**Task prompt**
Copy every line of the records below word for word, with nothing changed.

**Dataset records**
====

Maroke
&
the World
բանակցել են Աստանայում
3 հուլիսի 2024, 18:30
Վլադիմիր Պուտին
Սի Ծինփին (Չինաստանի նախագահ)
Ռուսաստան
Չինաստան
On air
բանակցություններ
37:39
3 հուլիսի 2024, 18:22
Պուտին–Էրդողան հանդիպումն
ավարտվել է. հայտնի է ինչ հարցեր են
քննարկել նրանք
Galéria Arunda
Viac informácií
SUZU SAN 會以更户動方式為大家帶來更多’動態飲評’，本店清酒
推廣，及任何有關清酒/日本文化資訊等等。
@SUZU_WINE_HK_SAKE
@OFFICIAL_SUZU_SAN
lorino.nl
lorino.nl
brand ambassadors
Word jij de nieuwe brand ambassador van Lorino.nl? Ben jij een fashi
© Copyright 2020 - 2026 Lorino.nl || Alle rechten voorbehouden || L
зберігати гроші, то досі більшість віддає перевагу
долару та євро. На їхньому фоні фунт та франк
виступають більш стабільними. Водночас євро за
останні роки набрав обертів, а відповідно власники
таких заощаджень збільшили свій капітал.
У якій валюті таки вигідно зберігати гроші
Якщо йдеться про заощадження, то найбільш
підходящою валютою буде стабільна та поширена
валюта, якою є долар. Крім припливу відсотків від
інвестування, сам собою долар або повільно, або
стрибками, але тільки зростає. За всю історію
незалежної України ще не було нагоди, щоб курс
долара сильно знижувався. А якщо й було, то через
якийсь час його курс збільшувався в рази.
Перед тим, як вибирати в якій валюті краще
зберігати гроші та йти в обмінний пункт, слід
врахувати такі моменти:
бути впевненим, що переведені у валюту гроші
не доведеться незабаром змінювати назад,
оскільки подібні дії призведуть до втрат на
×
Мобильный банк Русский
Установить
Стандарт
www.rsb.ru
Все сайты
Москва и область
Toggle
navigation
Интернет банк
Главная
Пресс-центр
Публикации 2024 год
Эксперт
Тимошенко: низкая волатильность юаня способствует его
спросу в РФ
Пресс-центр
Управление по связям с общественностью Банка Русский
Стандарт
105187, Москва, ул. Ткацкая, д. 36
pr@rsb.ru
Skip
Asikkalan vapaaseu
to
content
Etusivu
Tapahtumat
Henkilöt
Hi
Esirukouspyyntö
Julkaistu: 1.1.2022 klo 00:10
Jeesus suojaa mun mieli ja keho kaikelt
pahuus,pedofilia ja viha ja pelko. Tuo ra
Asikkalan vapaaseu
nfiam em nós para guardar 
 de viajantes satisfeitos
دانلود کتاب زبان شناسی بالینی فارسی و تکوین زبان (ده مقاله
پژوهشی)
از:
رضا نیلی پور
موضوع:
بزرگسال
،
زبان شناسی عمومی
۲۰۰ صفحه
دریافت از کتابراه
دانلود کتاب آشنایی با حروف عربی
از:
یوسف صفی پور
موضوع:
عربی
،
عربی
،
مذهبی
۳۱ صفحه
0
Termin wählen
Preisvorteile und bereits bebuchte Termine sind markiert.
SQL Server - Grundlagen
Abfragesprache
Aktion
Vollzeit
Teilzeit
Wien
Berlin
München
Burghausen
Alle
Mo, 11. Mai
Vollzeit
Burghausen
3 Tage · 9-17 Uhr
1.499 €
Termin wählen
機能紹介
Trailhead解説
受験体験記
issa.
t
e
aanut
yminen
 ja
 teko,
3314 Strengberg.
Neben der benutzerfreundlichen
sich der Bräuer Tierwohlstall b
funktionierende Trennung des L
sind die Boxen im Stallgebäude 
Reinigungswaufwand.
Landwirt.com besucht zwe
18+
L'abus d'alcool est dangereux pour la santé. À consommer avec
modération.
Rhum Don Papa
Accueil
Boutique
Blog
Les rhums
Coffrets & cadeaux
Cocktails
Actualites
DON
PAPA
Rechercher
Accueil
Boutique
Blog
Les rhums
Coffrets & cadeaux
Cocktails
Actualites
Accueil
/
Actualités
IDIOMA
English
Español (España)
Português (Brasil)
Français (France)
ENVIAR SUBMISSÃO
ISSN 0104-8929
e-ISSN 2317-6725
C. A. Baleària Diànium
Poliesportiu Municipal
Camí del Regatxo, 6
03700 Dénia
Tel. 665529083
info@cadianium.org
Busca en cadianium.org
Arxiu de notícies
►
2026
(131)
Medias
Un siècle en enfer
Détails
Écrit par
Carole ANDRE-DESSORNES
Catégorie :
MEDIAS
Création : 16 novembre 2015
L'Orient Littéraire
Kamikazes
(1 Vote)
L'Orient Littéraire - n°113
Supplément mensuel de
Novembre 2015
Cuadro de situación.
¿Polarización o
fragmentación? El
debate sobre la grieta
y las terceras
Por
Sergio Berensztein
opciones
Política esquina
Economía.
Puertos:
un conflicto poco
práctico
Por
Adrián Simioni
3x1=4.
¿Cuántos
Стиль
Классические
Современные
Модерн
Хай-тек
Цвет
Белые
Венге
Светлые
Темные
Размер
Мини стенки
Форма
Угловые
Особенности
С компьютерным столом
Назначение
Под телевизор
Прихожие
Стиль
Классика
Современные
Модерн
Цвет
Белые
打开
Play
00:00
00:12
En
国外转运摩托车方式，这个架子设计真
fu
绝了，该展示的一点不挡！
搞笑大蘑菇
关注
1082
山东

====

**Reply**
Maroke
&
the World
բանակցել են Աստանայում
3 հուլիսի 2024, 18:30
Վլադիմիր Պուտին
Սի Ծինփին (Չինաստանի նախագահ)
Ռուսաստան
Չինաստան
On air
բանակցություններ
37:39
3 հուլիսի 2024, 18:22
Պուտին–Էրդողան հանդիպումն
ավարտվել է. հայտնի է ինչ հարցեր են
քննարկել նրանք
Galéria Arunda
Viac informácií
SUZU SAN 會以更户動方式為大家帶來更多’動態飲評’，本店清酒
推廣，及任何有關清酒/日本文化資訊等等。
@SUZU_WINE_HK_SAKE
@OFFICIAL_SUZU_SAN
lorino.nl
lorino.nl
brand ambassadors
Word jij de nieuwe brand ambassador van Lorino.nl? Ben jij een fashi
© Copyright 2020 - 2026 Lorino.nl || Alle rechten voorbehouden || L
зберігати гроші, то досі більшість віддає перевагу
долару та євро. На їхньому фоні фунт та франк
виступають більш стабільними. Водночас євро за
останні роки набрав обертів, а відповідно власники
таких заощаджень збільшили свій капітал.
У якій валюті таки вигідно зберігати гроші
Якщо йдеться про заощадження, то найбільш
підходящою валютою буде стабільна та поширена
валюта, якою є долар. Крім припливу відсотків від
інвестування, сам собою долар або повільно, або
стрибками, але тільки зростає. За всю історію
незалежної України ще не було нагоди, щоб курс
долара сильно знижувався. А якщо й було, то через
якийсь час його курс збільшувався в рази.
Перед тим, як вибирати в якій валюті краще
зберігати гроші та йти в обмінний пункт, слід
врахувати такі моменти:
бути впевненим, що переведені у валюту гроші
не доведеться незабаром змінювати назад,
оскільки подібні дії призведуть до втрат на
×
Мобильный банк Русский
Установить
Стандарт
www.rsb.ru
Все сайты
Москва и область
Toggle
navigation
Интернет банк
Главная
Пресс-центр
Публикации 2024 год
Эксперт
Тимошенко: низкая волатильность юаня способствует его
спросу в РФ
Пресс-центр
Управление по связям с общественностью Банка Русский
Стандарт
105187, Москва, ул. Ткацкая, д. 36
pr@rsb.ru
Skip
Asikkalan vapaaseu
to
content
Etusivu
Tapahtumat
Henkilöt
Hi
Esirukouspyyntö
Julkaistu: 1.1.2022 klo 00:10
Jeesus suojaa mun mieli ja keho kaikelt
pahuus,pedofilia ja viha ja pelko. Tuo ra
Asikkalan vapaaseu
nfiam em nós para guardar 
 de viajantes satisfeitos
دانلود کتاب زبان شناسی بالینی فارسی و تکوین زبان (ده مقاله
پژوهشی)
از:
رضا نیلی پور
موضوع:
بزرگسال
،
زبان شناسی عمومی
۲۰۰ صفحه
دریافت از کتابراه
دانلود کتاب آشنایی با حروف عربی
از:
یوسف صفی پور
موضوع:
عربی
،
عربی
،
مذهبی
۳۱ صفحه
0
Termin wählen
Preisvorteile und bereits bebuchte Termine sind markiert.
SQL Server - Grundlagen
Abfragesprache
Aktion
Vollzeit
Teilzeit
Wien
Berlin
München
Burghausen
Alle
Mo, 11. Mai
Vollzeit
Burghausen
3 Tage · 9-17 Uhr
1.499 €
Termin wählen
機能紹介
Trailhead解説
受験体験記
issa.
t
e
aanut
yminen
 ja
 teko,
3314 Strengberg.
Neben der benutzerfreundlichen
sich der Bräuer Tierwohlstall b
funktionierende Trennung des L
sind die Boxen im Stallgebäude 
Reinigungswaufwand.
Landwirt.com besucht zwe
18+
L'abus d'alcool est dangereux pour la santé. À consommer avec
modération.
Rhum Don Papa
Accueil
Boutique
Blog
Les rhums
Coffrets & cadeaux
Cocktails
Actualites
DON
PAPA
Rechercher
Accueil
Boutique
Blog
Les rhums
Coffrets & cadeaux
Cocktails
Actualites
Accueil
/
Actualités
IDIOMA
English
Español (España)
Português (Brasil)
Français (France)
ENVIAR SUBMISSÃO
ISSN 0104-8929
e-ISSN 2317-6725
C. A. Baleària Diànium
Poliesportiu Municipal
Camí del Regatxo, 6
03700 Dénia
Tel. 665529083
info@cadianium.org
Busca en cadianium.org
Arxiu de notícies
►
2026
(131)
Medias
Un siècle en enfer
Détails
Écrit par
Carole ANDRE-DESSORNES
Catégorie :
MEDIAS
Création : 16 novembre 2015
L'Orient Littéraire
Kamikazes
(1 Vote)
L'Orient Littéraire - n°113
Supplément mensuel de
Novembre 2015
Cuadro de situación.
¿Polarización o
fragmentación? El
debate sobre la grieta
y las terceras
Por
Sergio Berensztein
opciones
Política esquina
Economía.
Puertos:
un conflicto poco
práctico
Por
Adrián Simioni
3x1=4.
¿Cuántos
Стиль
Классические
Современные
Модерн
Хай-тек
Цвет
Белые
Венге
Светлые
Темные
Размер
Мини стенки
Форма
Угловые
Особенности
С компьютерным столом
Назначение
Под телевизор
Прихожие
Стиль
Классика
Современные
Модерн
Цвет
Белые
打开
Play
00:00
00:12
En
国外转运摩托车方式，这个架子设计真
fu
绝了，该展示的一点不挡！
搞笑大蘑菇
关注
1082
山东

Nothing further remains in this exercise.